Or you could always do the middle way, and let her be happy until she starts to show signs of pain. On the subject of why anyone would want a crippled horse who is a "pasture ornament", I also have one. Hoover is also a broken down carriage horse, and some day he will arthritis that will force me to put him down. The key word there is -some day-. Right now he is comfortable and happy, runs and plays like any other horse. He just can't be ridden, but I knew that when I adopted him. And actually, I could still ride him. But it would break him down faster, and I will not do that to him. But I also won't end his life while he can still enjoy it.

Also, there are rescues that specialize in horses that -are not- able to be rehomed. At the rescue I volunteer with we have permanent residents... mainly blind horses. Could we use the money to rehab potentially adoptable horses? Yes. But it's -our choice- what we choose to rescue. If the funders thought it was best to only deal with horses who can be ride-able, then they would reflect that in their donations. Why does a rehomeable horse have more right to a happy life than a non rehomeable one? Because they can be of use to us as humans? We actually specialize in horses that other rescues won't take, or rescue rescues...horses from "rescues" that are starved and abused.

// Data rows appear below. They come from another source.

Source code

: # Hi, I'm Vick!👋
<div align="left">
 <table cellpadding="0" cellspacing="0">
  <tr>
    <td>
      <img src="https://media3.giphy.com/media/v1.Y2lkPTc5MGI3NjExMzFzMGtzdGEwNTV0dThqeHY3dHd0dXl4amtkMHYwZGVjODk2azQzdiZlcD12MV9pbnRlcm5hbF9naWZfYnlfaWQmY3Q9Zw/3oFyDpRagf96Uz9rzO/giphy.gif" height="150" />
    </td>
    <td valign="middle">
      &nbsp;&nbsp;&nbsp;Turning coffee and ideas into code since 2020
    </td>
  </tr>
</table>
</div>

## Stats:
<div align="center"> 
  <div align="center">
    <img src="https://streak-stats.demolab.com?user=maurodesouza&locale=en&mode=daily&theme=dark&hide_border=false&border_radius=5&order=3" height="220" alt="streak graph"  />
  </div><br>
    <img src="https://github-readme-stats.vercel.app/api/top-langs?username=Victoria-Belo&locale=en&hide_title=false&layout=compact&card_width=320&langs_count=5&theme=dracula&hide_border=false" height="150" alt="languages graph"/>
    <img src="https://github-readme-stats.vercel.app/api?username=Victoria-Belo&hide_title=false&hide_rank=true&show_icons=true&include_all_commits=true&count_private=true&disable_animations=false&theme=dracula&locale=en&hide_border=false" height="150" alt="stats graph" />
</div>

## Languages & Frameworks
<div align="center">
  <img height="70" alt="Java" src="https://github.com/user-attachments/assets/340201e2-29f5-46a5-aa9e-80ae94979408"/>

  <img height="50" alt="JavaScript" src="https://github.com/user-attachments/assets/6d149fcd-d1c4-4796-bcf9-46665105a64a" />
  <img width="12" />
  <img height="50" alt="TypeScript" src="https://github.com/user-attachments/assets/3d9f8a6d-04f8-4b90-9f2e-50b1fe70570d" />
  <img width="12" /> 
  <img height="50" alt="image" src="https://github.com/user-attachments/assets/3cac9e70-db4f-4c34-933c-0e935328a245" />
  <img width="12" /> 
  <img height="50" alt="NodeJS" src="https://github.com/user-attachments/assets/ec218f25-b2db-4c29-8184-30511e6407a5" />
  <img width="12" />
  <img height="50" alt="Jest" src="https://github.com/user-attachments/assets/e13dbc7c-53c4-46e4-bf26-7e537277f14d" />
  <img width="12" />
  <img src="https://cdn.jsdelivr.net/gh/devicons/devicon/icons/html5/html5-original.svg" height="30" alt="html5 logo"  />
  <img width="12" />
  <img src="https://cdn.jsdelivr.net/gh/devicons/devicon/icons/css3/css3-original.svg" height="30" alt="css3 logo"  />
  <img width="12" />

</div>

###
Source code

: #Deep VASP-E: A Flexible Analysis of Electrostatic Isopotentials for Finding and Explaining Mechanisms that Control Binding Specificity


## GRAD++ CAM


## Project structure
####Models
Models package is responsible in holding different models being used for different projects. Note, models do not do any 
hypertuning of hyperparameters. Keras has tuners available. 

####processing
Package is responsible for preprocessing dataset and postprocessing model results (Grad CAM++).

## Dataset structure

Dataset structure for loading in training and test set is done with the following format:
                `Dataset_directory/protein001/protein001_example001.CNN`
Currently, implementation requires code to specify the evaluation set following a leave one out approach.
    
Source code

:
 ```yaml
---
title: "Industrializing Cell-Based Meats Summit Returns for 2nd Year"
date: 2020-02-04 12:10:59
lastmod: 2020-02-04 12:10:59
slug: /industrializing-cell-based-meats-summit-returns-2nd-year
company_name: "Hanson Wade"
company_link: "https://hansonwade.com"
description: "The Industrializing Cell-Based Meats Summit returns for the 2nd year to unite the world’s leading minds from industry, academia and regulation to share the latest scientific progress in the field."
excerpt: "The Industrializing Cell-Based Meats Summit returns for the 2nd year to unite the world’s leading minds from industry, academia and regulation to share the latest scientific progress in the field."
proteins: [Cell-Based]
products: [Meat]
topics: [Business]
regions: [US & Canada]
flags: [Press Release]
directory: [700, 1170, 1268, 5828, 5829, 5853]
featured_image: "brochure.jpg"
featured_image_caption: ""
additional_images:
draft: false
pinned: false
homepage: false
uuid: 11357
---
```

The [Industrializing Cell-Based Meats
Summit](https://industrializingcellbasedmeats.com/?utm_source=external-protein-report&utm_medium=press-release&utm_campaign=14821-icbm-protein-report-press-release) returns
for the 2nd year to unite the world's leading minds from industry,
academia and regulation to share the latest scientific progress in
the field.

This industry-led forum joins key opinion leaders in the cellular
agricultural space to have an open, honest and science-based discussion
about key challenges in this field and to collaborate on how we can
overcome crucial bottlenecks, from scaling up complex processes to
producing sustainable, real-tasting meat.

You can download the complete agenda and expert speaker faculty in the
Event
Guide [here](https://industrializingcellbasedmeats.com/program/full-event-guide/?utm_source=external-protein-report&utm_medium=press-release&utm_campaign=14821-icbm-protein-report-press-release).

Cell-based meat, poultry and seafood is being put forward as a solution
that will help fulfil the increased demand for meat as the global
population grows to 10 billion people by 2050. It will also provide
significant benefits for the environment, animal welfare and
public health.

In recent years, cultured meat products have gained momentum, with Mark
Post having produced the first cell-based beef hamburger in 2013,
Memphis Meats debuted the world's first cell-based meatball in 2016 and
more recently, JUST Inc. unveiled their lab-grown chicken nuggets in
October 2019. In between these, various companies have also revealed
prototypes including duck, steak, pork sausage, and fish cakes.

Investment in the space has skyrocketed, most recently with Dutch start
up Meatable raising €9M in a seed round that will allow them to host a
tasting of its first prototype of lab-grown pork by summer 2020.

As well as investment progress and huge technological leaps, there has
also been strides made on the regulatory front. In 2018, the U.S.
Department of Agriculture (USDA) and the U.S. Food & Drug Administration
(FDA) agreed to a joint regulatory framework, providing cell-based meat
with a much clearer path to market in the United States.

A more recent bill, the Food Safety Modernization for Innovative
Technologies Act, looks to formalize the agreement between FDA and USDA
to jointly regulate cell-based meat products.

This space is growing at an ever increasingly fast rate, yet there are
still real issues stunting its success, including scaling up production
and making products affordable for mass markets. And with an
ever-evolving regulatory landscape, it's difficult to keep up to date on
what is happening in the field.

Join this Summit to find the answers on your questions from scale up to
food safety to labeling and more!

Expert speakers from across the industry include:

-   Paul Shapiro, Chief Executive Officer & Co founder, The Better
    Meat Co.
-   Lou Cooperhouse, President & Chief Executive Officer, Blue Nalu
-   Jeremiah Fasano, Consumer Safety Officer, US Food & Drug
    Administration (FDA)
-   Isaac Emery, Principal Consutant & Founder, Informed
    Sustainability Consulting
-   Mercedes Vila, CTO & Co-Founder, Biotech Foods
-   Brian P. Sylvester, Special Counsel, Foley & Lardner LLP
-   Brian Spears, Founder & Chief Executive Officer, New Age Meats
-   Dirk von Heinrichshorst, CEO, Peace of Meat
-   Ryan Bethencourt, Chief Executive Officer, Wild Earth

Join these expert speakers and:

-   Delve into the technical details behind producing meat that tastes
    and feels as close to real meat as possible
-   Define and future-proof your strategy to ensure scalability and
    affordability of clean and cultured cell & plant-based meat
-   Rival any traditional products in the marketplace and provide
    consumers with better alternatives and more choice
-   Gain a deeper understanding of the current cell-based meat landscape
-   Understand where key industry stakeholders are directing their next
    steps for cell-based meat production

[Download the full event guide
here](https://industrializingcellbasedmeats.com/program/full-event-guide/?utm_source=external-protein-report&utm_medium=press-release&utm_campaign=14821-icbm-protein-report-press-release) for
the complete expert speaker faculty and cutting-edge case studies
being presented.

Evans- I would immediately put her on some sort of glucosamine and condroitin supplement. Her joints look like they have fused in the front, so the arthritis is going to come in her knees. I wouldn't call her a lost case by any means compared to some of the horses we rehab. The kicking and biting is just fear of being hit...but she looks like she still has soft eyes, so it should work it's way out with trust. Hoover went through a kicking and biting period for the same reason...the Amish used to hit him with a 2x4. She just needs to know no one is going to beat her anymore, that she'll get food, and not be asked to pull anything ever again.